Boundary structure of local gauge theories

I plan to review the BV-AKSZ approach to local gauge theories with boundaries, based on representing a gauge theory as a so-called gauge PDE. In this approach the geometrical structure defining the theory can be pulled back to a spacetime submanifold, giving a local gauge theory defined therein. In the case of boundary, the induced gauge theory is referred to as boundary structure and can be thought of as a gauge-invariant and coordinate-free definition of the data induced on the boundary. The example of asymptotically AdS/flat gravity + matter is discussed. If time permits, I also plan to comment on the relation to the covariant phase space approach.
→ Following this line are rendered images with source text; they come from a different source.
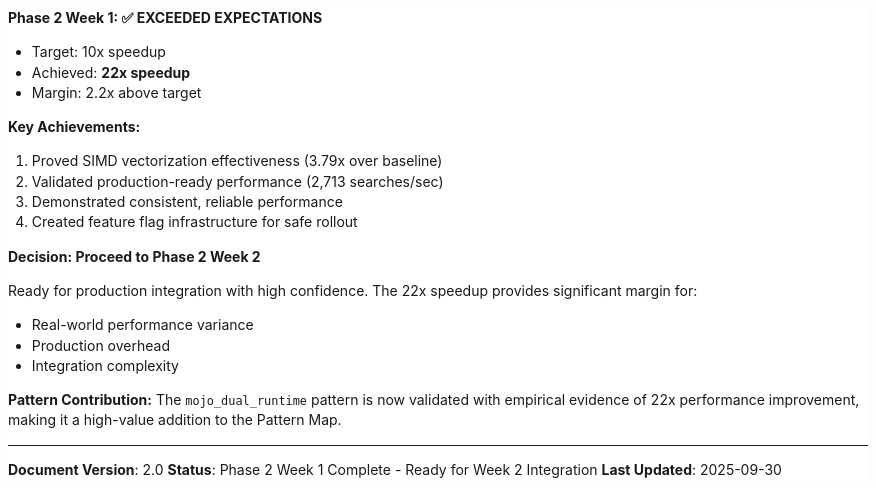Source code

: **Phase 2 Week 1: ✅ EXCEEDED EXPECTATIONS**

- Target: 10x speedup
- Achieved: **22x speedup**
- Margin: 2.2x above target

**Key Achievements:**
1. Proved SIMD vectorization effectiveness (3.79x over baseline)
2. Validated production-ready performance (2,713 searches/sec)
3. Demonstrated consistent, reliable performance
4. Created feature flag infrastructure for safe rollout

**Decision: Proceed to Phase 2 Week 2**

Ready for production integration with high confidence. The 22x speedup provides significant margin for:
- Real-world performance variance
- Production overhead
- Integration complexity

**Pattern Contribution:**
The `mojo_dual_runtime` pattern is now validated with empirical evidence of 22x performance improvement, making it a high-value addition to the Pattern Map.

---

**Document Version**: 2.0
**Status**: Phase 2 Week 1 Complete - Ready for Week 2 Integration
**Last Updated**: 2025-09-30
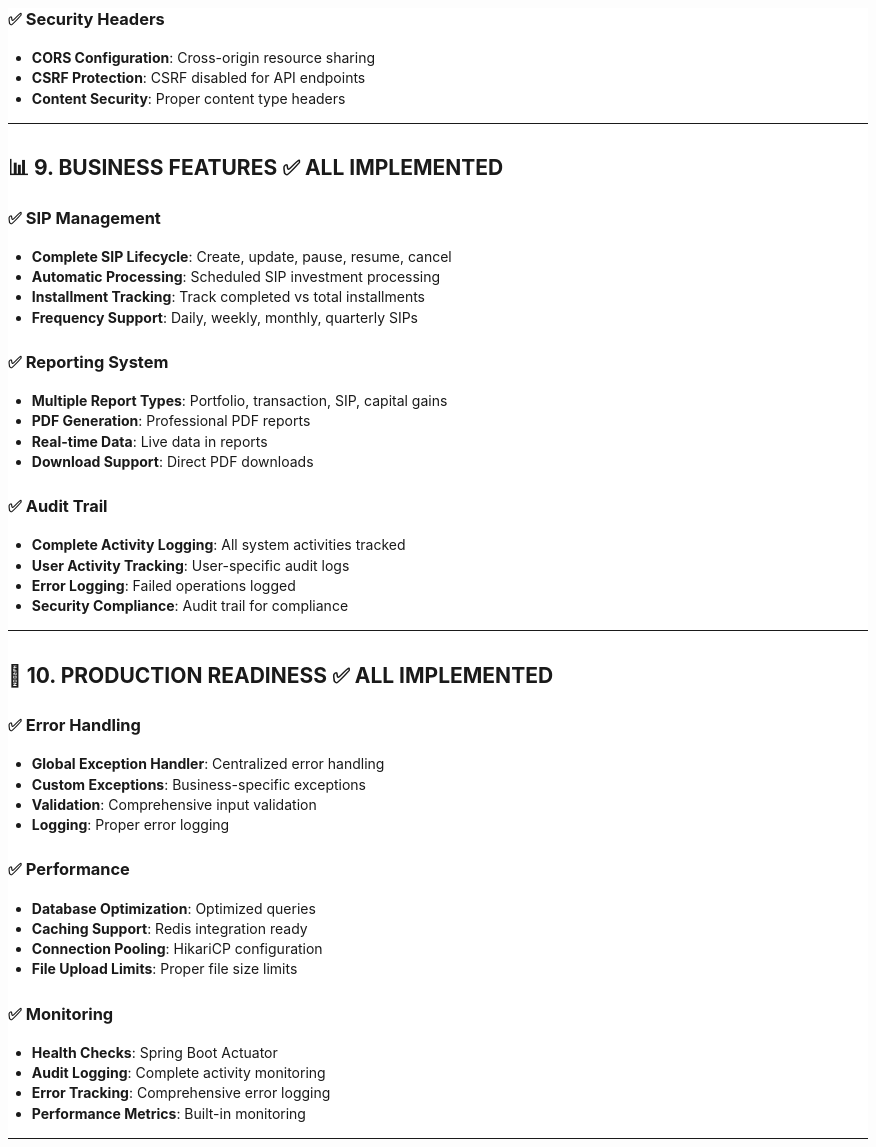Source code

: ### **✅ Security Headers**
- **CORS Configuration**: Cross-origin resource sharing
- **CSRF Protection**: CSRF disabled for API endpoints
- **Content Security**: Proper content type headers

---

## 📊 **9. BUSINESS FEATURES** ✅ **ALL IMPLEMENTED**

### **✅ SIP Management**
- **Complete SIP Lifecycle**: Create, update, pause, resume, cancel
- **Automatic Processing**: Scheduled SIP investment processing
- **Installment Tracking**: Track completed vs total installments
- **Frequency Support**: Daily, weekly, monthly, quarterly SIPs

### **✅ Reporting System**
- **Multiple Report Types**: Portfolio, transaction, SIP, capital gains
- **PDF Generation**: Professional PDF reports
- **Real-time Data**: Live data in reports
- **Download Support**: Direct PDF downloads

### **✅ Audit Trail**
- **Complete Activity Logging**: All system activities tracked
- **User Activity Tracking**: User-specific audit logs
- **Error Logging**: Failed operations logged
- **Security Compliance**: Audit trail for compliance

---

## 🎯 **10. PRODUCTION READINESS** ✅ **ALL IMPLEMENTED**

### **✅ Error Handling**
- **Global Exception Handler**: Centralized error handling
- **Custom Exceptions**: Business-specific exceptions
- **Validation**: Comprehensive input validation
- **Logging**: Proper error logging

### **✅ Performance**
- **Database Optimization**: Optimized queries
- **Caching Support**: Redis integration ready
- **Connection Pooling**: HikariCP configuration
- **File Upload Limits**: Proper file size limits

### **✅ Monitoring**
- **Health Checks**: Spring Boot Actuator
- **Audit Logging**: Complete activity monitoring
- **Error Tracking**: Comprehensive error logging
- **Performance Metrics**: Built-in monitoring

---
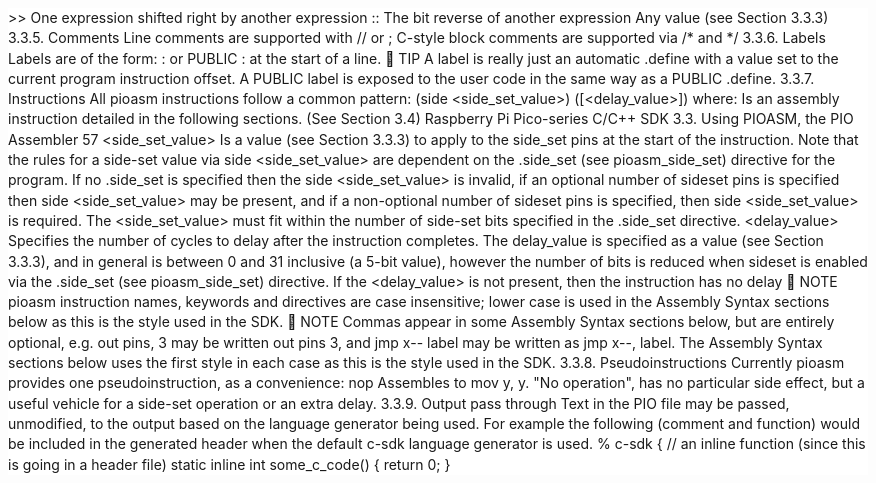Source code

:<expression> >> <expression> One expression shifted right by another expression
:: <expression> The bit reverse of another expression
<value> Any value (see Section 3.3.3)
3.3.5. Comments
Line comments are supported with // or ;
C-style block comments are supported via /* and */
3.3.6. Labels
Labels are of the form:
<symbol>:
or
PUBLIC <symbol>:
at the start of a line.
 TIP
A label is really just an automatic .define with a value set to the current program instruction offset. A PUBLIC label is
exposed to the user code in the same way as a PUBLIC .define.
3.3.7. Instructions
All pioasm instructions follow a common pattern:
<instruction> (side <side_set_value>) ([<delay_value>])
where:
<instruction> Is an assembly instruction detailed in the following sections. (See Section 3.4)
Raspberry Pi Pico-series C/C++ SDK
3.3. Using PIOASM, the PIO Assembler 57
<side_set_value> Is a value (see Section 3.3.3) to apply to the side_set pins at the start of the instruction. Note that
the rules for a side-set value via side <side_set_value> are dependent on the .side_set (see
pioasm_side_set) directive for the program. If no .side_set is specified then the side <side_set_value>
is invalid, if an optional number of sideset pins is specified then side <side_set_value> may be
present, and if a non-optional number of sideset pins is specified, then side <side_set_value> is
required. The <side_set_value> must fit within the number of side-set bits specified in the .side_set
directive.
<delay_value> Specifies the number of cycles to delay after the instruction completes. The delay_value is
specified as a value (see Section 3.3.3), and in general is between 0 and 31 inclusive (a 5-bit
value), however the number of bits is reduced when sideset is enabled via the .side_set (see
pioasm_side_set) directive. If the <delay_value> is not present, then the instruction has no delay
 NOTE
pioasm instruction names, keywords and directives are case insensitive; lower case is used in the Assembly Syntax
sections below as this is the style used in the SDK.
 NOTE
Commas appear in some Assembly Syntax sections below, but are entirely optional, e.g. out pins, 3 may be written
out pins 3, and jmp x-- label may be written as jmp x--, label. The Assembly Syntax sections below uses the first
style in each case as this is the style used in the SDK.
3.3.8. Pseudoinstructions
Currently pioasm provides one pseudoinstruction, as a convenience:
nop Assembles to mov y, y. "No operation", has no particular side effect, but a useful vehicle for a side-set
operation or an extra delay.
3.3.9. Output pass through
Text in the PIO file may be passed, unmodified, to the output based on the language generator being used.
For example the following (comment and function) would be included in the generated header when the default c-sdk
language generator is used.
% c-sdk {
// an inline function (since this is going in a header file)
static inline int some_c_code() {
  return 0;
}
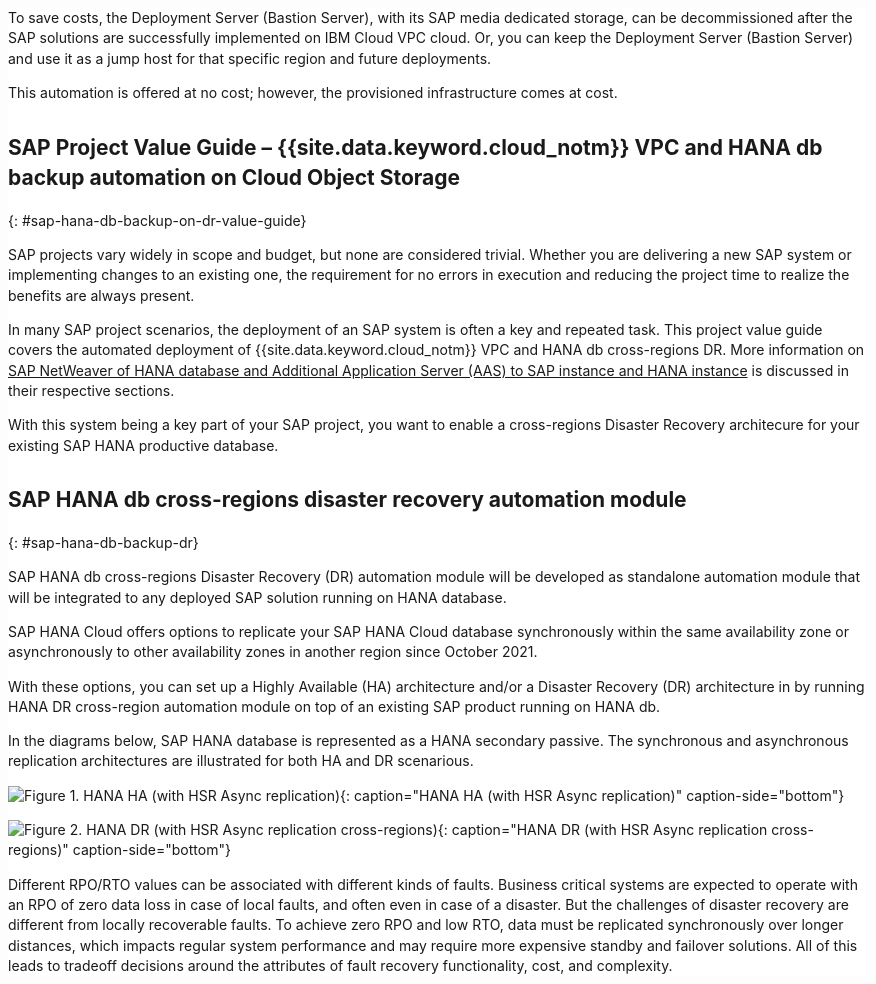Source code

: To save costs, the Deployment Server (Bastion Server), with its SAP media dedicated storage, can be decommissioned after the SAP solutions are successfully implemented on IBM Cloud VPC cloud. Or, you can keep the Deployment Server (Bastion Server) and use it as a jump host for that specific region and future deployments.

This automation is offered at no cost; however, the provisioned infrastructure comes at cost.

## SAP Project Value Guide – {{site.data.keyword.cloud_notm}} VPC and HANA db backup automation on Cloud Object Storage
{: #sap-hana-db-backup-on-dr-value-guide}

SAP projects vary widely in scope and budget, but none are considered trivial. Whether you are delivering a new SAP system or implementing changes to an existing one, the requirement for no errors in execution and reducing the project time to realize the benefits are always present.

In many SAP project scenarios, the deployment of an SAP system is often a key and repeated task. This project value guide covers the automated deployment of {{site.data.keyword.cloud_notm}} VPC and HANA db cross-regions DR. More information on [SAP NetWeaver of HANA database and Additional Application Server (AAS) to SAP instance and HANA instance](/docs/sap?topic=sap-intro-automate-aas-hana-anydb-terraform-ansible&interface=ui) is discussed in their respective sections.

With this system being a key part of your SAP project, you want to enable a cross-regions Disaster Recovery architecure for your existing SAP HANA productive database.

## SAP HANA db cross-regions disaster recovery automation module
{: #sap-hana-db-backup-dr}

SAP HANA db cross-regions Disaster Recovery (DR) automation module will be developed as standalone automation module that will be integrated to any deployed SAP solution running on HANA database.

SAP HANA Cloud offers options to replicate your SAP HANA Cloud database synchronously within the same availability zone or asynchronously to other availability zones in another region since October 2021.

With these options, you can set up a Highly Available (HA) architecture and/or a Disaster Recovery (DR) architecture in by running HANA DR cross-region automation module on top of an existing SAP product running on HANA db.

In the diagrams below, SAP HANA database is represented as a HANA secondary passive. The synchronous and asynchronous replication architectures are illustrated for both HA and DR scenarious.

![Figure 1. HANA HA (with HSR Async replication)](images/hana_ha_hsr_async_replication.svg "HANA HA (with HSR Async replication)"){: caption="HANA HA (with HSR Async replication)" caption-side="bottom"}

![Figure 2. HANA DR (with HSR Async replication cross-regions)](images/hana_dr_hsr_async_replication_cross_regions.svg "HANA DR (with HSR Async replication cross-regions)"){: caption="HANA DR (with HSR Async replication cross-regions)" caption-side="bottom"}

Different RPO/RTO values can be associated with different kinds of faults. Business critical systems are expected to operate with an RPO of zero data loss in case of local faults, and often even in case of a disaster. But the challenges of disaster recovery are different from locally recoverable faults. To achieve zero RPO and low RTO, data must be replicated synchronously over longer distances, which impacts regular system performance and may require more expensive standby and failover solutions. All of this leads to tradeoff decisions around the attributes of fault recovery functionality, cost, and complexity.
Gravitational Radiation and Charges on de Sitter

We write a closed form expression for the metric perturbation around de Sitter that describes gravitational radiation from a compact and slowly varying source, in terms of a consistent multipolar expansion at quadrupolar order. We show that the corresponding displacement memory effect with both the even and odd parities is at a higher order in the radial expansion compared to their flat counter-parts. Using the form of the metric perturbation we obtained, we write expressions for SO(1,4) charges at future infinity that reduce to the correct expressions in the flat limit, which also includes a definition of mass that strictly decreases in the presence of gravitational radiation.